Cavalleria Rusticana: Easter in Rome

“There is no disputing taste,” “fashions change,” “to each his own,” and “vive la difference.” Certain pieces come in and out of the classical music repertory, while others never get a foothold; still others seem omnipresent. Classical music institutions today have to grapple with balancing repertory over the course of years, to make sure everything that must be played is played; new music that stimulates the muse of our most creative composers is given a hearing; that neglected or unknown works from the past are heard.

#### Records for the exercise
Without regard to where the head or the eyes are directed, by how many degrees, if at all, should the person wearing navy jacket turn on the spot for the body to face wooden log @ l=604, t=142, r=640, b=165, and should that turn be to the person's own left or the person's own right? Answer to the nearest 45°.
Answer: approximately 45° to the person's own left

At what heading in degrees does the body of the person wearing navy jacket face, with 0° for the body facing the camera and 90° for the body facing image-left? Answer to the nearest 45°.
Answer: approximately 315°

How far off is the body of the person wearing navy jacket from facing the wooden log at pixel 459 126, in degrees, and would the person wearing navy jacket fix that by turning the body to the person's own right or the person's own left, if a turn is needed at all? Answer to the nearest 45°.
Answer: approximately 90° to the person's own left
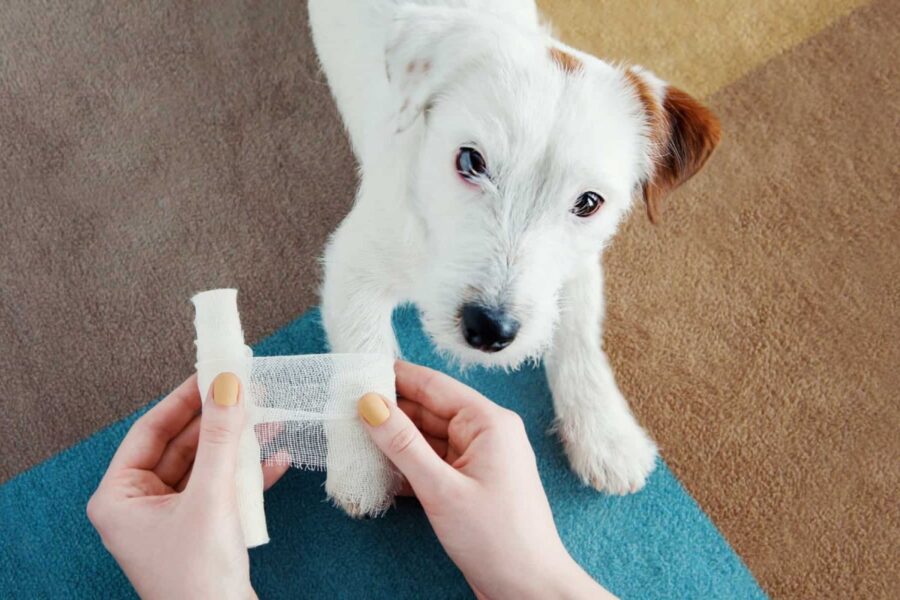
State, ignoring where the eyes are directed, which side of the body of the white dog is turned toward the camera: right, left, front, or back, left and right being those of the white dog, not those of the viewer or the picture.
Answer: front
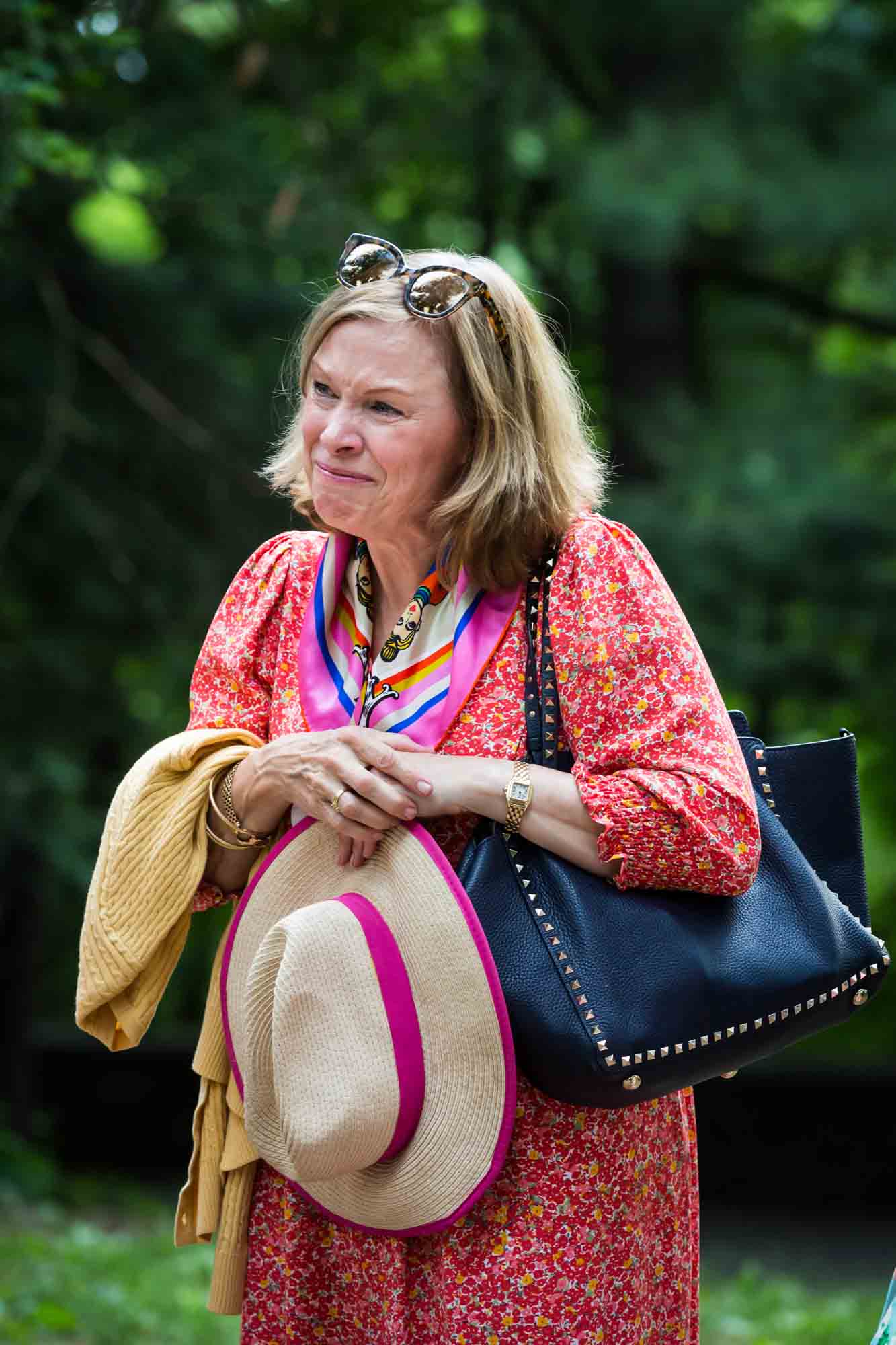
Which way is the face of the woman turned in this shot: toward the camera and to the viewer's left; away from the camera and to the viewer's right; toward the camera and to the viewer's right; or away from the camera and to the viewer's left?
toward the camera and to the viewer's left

...

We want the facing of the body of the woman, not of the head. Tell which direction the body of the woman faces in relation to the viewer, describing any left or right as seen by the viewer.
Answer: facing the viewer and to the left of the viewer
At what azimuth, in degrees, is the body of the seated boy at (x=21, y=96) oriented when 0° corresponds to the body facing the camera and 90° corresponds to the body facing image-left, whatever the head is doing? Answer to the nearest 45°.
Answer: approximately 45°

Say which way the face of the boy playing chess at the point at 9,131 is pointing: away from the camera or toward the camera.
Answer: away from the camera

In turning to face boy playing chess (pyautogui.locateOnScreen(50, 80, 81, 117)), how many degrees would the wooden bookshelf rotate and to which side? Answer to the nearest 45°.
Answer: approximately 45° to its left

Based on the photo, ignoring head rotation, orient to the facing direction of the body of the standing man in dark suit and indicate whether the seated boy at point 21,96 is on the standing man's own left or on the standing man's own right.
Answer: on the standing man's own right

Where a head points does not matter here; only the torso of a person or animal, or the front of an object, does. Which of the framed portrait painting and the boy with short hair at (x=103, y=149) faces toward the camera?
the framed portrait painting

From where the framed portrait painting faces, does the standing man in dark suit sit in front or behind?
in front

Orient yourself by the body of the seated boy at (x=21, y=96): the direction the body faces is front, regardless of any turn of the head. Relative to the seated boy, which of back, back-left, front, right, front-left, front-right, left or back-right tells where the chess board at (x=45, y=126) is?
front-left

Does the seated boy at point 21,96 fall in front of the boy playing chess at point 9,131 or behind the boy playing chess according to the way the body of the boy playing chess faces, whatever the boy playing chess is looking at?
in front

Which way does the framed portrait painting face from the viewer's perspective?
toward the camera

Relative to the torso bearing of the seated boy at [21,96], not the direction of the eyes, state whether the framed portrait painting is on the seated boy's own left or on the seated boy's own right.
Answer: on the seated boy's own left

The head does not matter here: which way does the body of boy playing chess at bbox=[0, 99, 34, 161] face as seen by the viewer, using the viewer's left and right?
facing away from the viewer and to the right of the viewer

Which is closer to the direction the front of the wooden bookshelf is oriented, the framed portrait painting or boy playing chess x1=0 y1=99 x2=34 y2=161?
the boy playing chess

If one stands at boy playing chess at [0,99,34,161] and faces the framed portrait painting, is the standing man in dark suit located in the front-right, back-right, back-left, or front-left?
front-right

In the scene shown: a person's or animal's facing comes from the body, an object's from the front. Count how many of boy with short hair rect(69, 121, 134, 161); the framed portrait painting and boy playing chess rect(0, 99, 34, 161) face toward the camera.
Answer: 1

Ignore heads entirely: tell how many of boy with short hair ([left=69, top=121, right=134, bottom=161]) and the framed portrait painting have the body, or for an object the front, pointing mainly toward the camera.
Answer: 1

#### Work order A
Answer these from the passage on classical music repertory:
(i) Which opera is named in the header?
(ii) What balancing must classical music institutions today grapple with?
(iii) What does new music stimulate, according to the passage?
#### Work order B
In the rows, swap "navy jacket" for "gray coat" from the line with "Without regard to" up to and including the line with "Answer: approximately 315°". Give back only those lines, with nothing else changed.

#### Task output A
(i) Cavalleria Rusticana
(ii) Balancing repertory over the course of years
(iii) The muse of our most creative composers

#### Task output B
Without regard to where the head or the eyes are directed, by how many degrees, if at all, should the person wearing gray coat turn on the spot for the body to face wooden log @ l=604, t=142, r=640, b=165, and should that turn be to the person's own left or the person's own right? Answer to the nearest 45°.
Answer: approximately 45° to the person's own left

At what heading in degrees does the body of the person wearing gray coat face, with 0° for the body facing the camera and 90° for the body facing image-left? Answer to the nearest 45°.
Answer: approximately 315°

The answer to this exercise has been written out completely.